At the ceremony, the president noted that humanity faces increasingly extreme and frequent droughts, floods, and heatwaves, and mentioned the drought in northern Brazil and the floods in the South. “The Amazon is suffering one of the most tragic droughts in its history. In the South, storms and cyclones have left an unprecedented trail of destruction and death,” he said. “Science and reality show us that this time we’ll have to pay earlier.”
“How many world leaders are really committed to saving the planet? Last year alone, the world spent more than $2 trillion on weapons. This could be invested in fighting hunger and tackling climate change. How many tons of carbon are emitted by the missiles that cross the sky and fall on innocent civilians, especially hungry children and women?”
The costs of climate change are not the same for everyone and have reached the poorest portions of the population first, President Lula argued.
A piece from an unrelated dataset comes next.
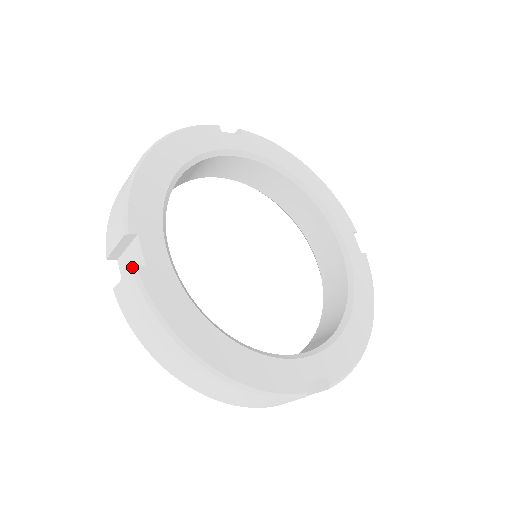
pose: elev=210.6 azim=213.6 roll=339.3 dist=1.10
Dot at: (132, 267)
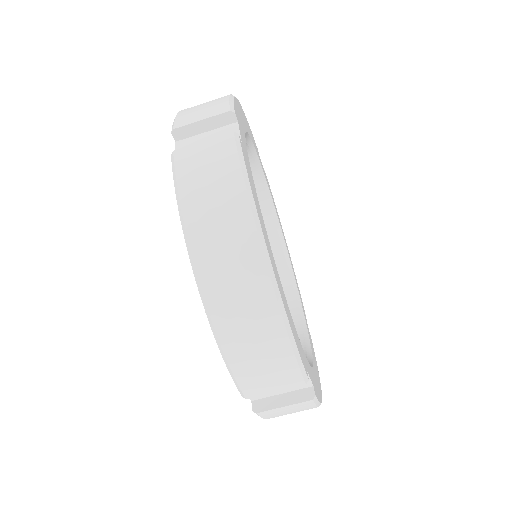
Dot at: occluded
He pointed out that the richest one percent of the planet emits the same amount of carbon as 66 percent of the world’s population. “The world has naturalized unacceptable disparities in income, gender, and race.”
“Rural workers have their subsistence crops devastated by the drought and can no longer feed their families. People living on the outskirts of big cities lose what little they have when the floods sweep away everything: houses, furniture, pets, and their own children. The injustice punishing the younger generations is just one of the faces of the inequalities plaguing us.”
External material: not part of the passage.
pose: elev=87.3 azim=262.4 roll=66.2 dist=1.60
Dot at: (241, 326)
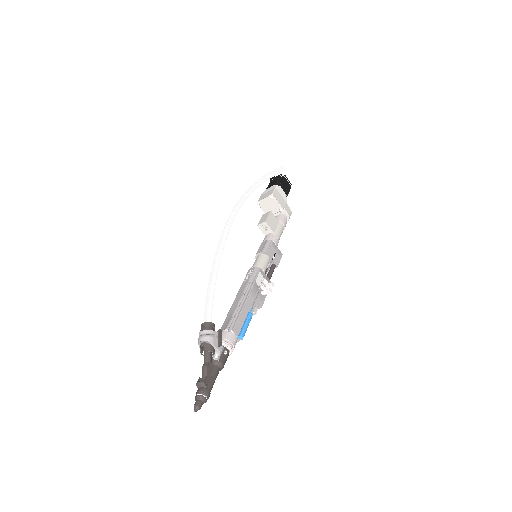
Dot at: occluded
In his view, climate change cannot be tackled without combating inequalities. “The people going hungry are imprisoned in the pain of the present. They become incapable of thinking about tomorrow. Reducing socio-economic vulnerabilities means building resilience in the face of extreme events. It also means being able to redirect efforts towards the fight against global warming.”
“Failure to fulfill commitments undermines the credibility of the regime. We need to restore our belief in multilateralism. It is inexplicable that the UN, despite its efforts, is incapable of maintaining peace, simply because some of its members profit from war. It is deplorable that agreements such as the Kyoto Protocol or the Paris Agreements are not implemented.”
“Governments cannot shirk their responsibilities. No country will solve its problems alone. We are all obliged to act together beyond our borders. Brazil is willing to lead by example,” he concluded, citing the adjustments to Brazil's climate targets, the reduction of deforestation in the Amazon, and what he called green industrialization, low-carbon agriculture, and bioeconomy.